Jean Krier erhält den Albert-von-Chamisso-Preis

21.01.2011

Bereicherung der deutschsprachigen Lyrik

Jean Krier erhält den mit 15.000 Euro dotierten Adelbert-von-Chamisso-Preis 2011. Mit diesem Preis ehrt die Robert Bosch Stiftung seit 1985 herausragende literarische Leistungen in deutscher Sprache, verfasst von Autoren, deren Muttersprache oder kulturelle Herkunft nicht die deutsche ist. Damit ist dieser im literarischen Leben des deutschsprachigen Raums etablierte Preis der einzige seiner Art in Deutschland. Der luxemburgische Dichter Krier überzeugte mit seinem jüngsten Band Herzens Lust Spiele (poetenladen).

 

Seine deutschsprachigen Wortteppiche, die er subtil mit französischen Einsprengseln spickt, speisen sich aus Erfahrungsmomenten und Lektüreerlebnissen. Die scheinbar prosanahen Texte nehmen die europäische Tradition der literarischen Moderne des 20. Jahrhunderts auf und erweitern deren thematisches und sprachliches Spektrum. Mit seinem Gesamtwerk bereichere der Luxemburger Dichter die deutschsprachige Lyrik und leiste auf originelle Weise einen wichtigen Beitrag zum besseren Verständnis der ihn prägenden Kulturen, so die Jury des Chamisso-Preises. Der Preis wird am 16. März 2011 in der Allerheiligen-Hofkirche der Münchner Residenz verliehen.

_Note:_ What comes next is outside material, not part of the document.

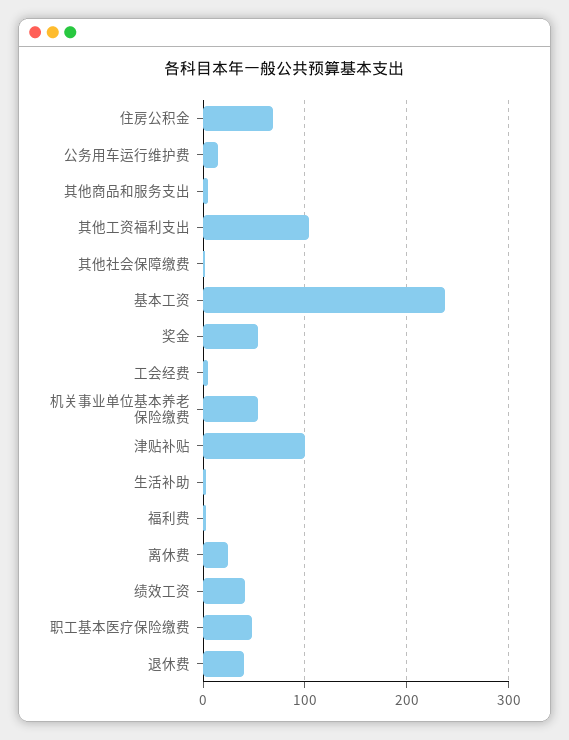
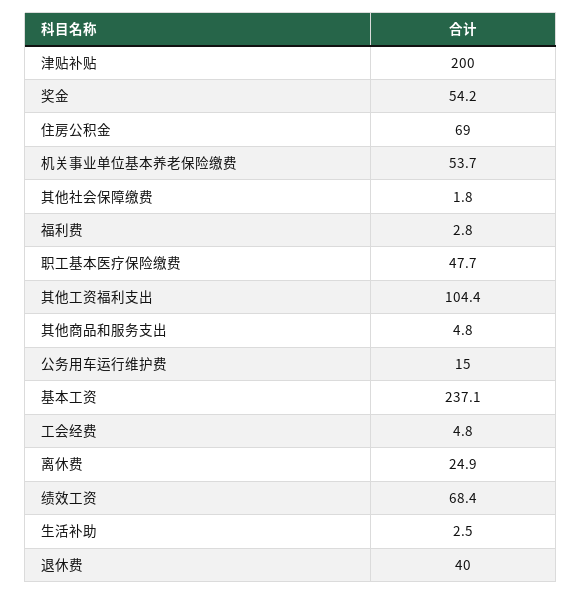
津贴补贴: 100 -> 200
绩效工资: 40 -> 68.4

Jean Krier wurde 1949 in Luxemburg geboren, wo er heute lebt. Neben Beiträgen in Literaturzeitschriften wie Akzente und manuskripte veröffentlichte er mehrere weithin beachtete Gedichtbände.

Die Juroren des Adelbert-von-Chamisso-Preises 2011 sind: Gregor Dotzauer (Der Tagesspiegel), Zsuzsanna Gahse (Autorin und Chamisso-Preisträgerin 2006), Clemens-Peter Haase (Goethe-Institut), Ina Hartwig (Literaturkritikerin) und Dorothea Westphal (Deutschlandradio Kultur).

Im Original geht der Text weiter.